Columns » Hightower

Fiscal cliff bill is full of ugly




Well, finally — in the 11th hour and 59th minute — Republicans and Democrats negotiated a fiscal reform package, which they touted as the "American Taxpayer Relief Act."

But if you had been allowed to peek behind the curtain during the deal-making, you would've noticed that the Dems and Repubs were not alone — and some taxpayers were getting extra-special relief.

Captain Morgan, Bacardi and other Caribbean rum peddlers, for example, were at the table, picking up a half-billion-dollar-a-year liquor subsidy; NASCAR wheeled in to win a multimillion-dollar loophole for building racetracks; railroad conglomerates hauled off a $165-million bundle for maintaining their own tracks; Disney and other fabulously wealthy Hollywood studios reeled in a $75 million subsidy for making movies; and Big Coal mined the negotiations for a federal giveaway to buy safety equipment and provide safety training for their workers.
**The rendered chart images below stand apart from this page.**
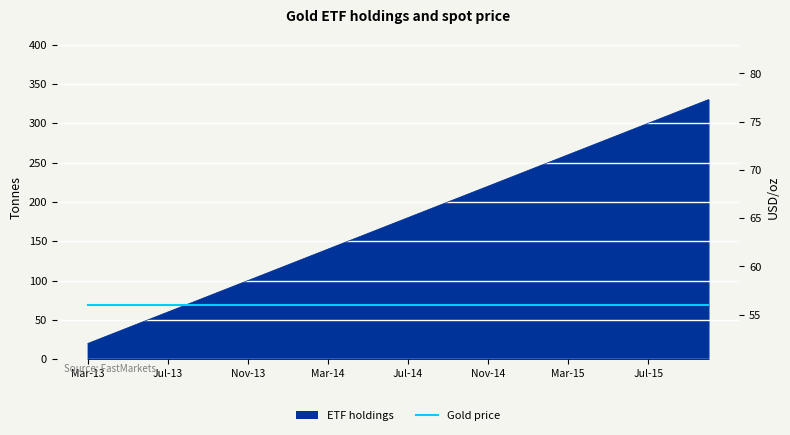

Rank the categories by value from lowest to highest.

1, 2, 3, 4, 5, 6, 7, 8, 9, 10, 11, 12, 13, 14, 15, 16, 17, 18, 19, 20, 21, 22, 23, 24, 25, 26, 27, 28, 29, 30, 31, 32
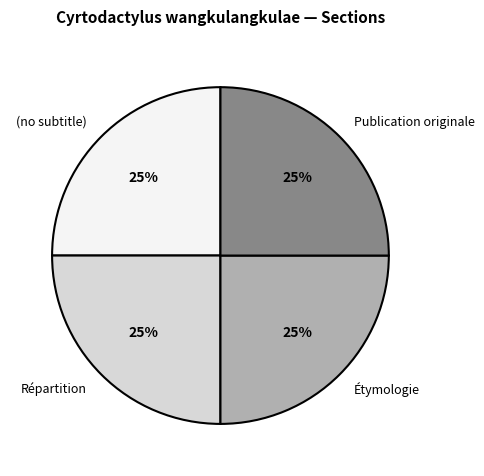

How many segments does this pie chart have?

4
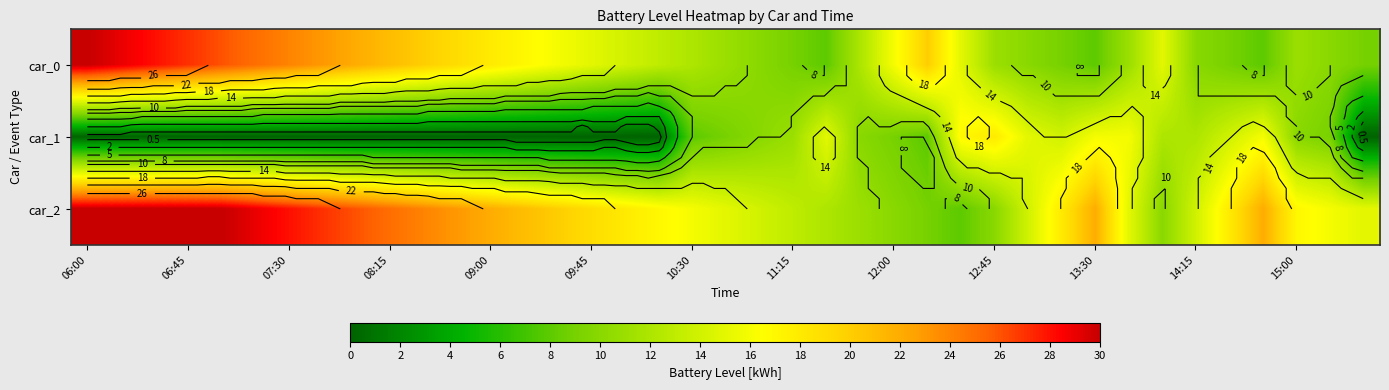

Which series has the largest total across all categories?

car_2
But the big dogs in the room, as usual, were Wall Street hucksters. Tucked inside the "reform" bill is Sec. 322, opaquely titled "Extension of subpart F exception for active financing income." In plain English, that line of gobbledygook will move $9 billion this year from our public treasury into the already overflowing coffers of Bank of America, Citigroup, JPMorgan Chase and other fiefdoms of high finance.
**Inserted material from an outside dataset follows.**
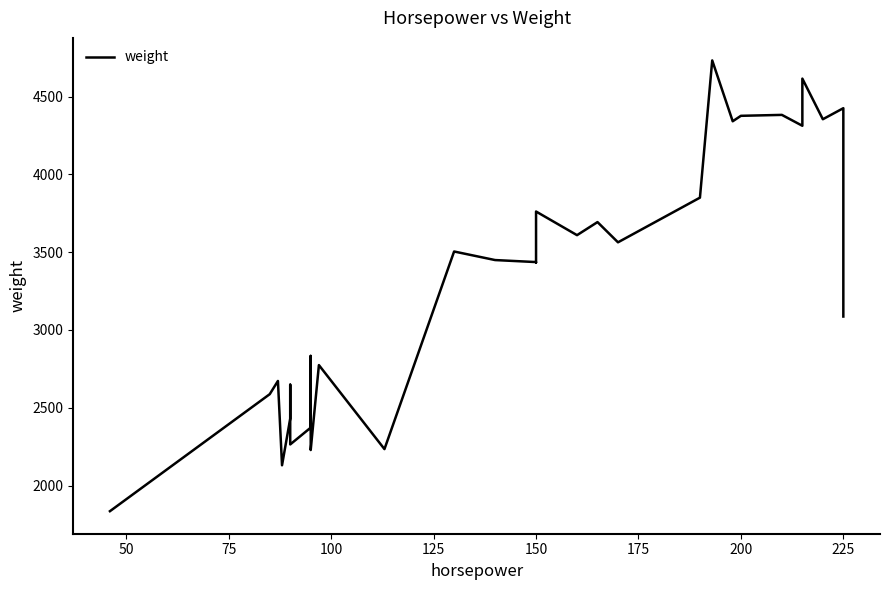

What is the average value?

3264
Worse than the giveaway, however, is the provision's purpose. As explained by the excellent watchdog group, Citizens for Tax Justice, Sec. 322 essentially underwrites the financing of corporate offshoring — a $9 billion subsidy for moving more U.S. jobs to foreign countries.

Italians have a useful phrase that applies here: Cui bono — Who benefits? Yes, this Republican-Democrat compromise has some good provisions, but deep inside, it's the same old corporate ugliness.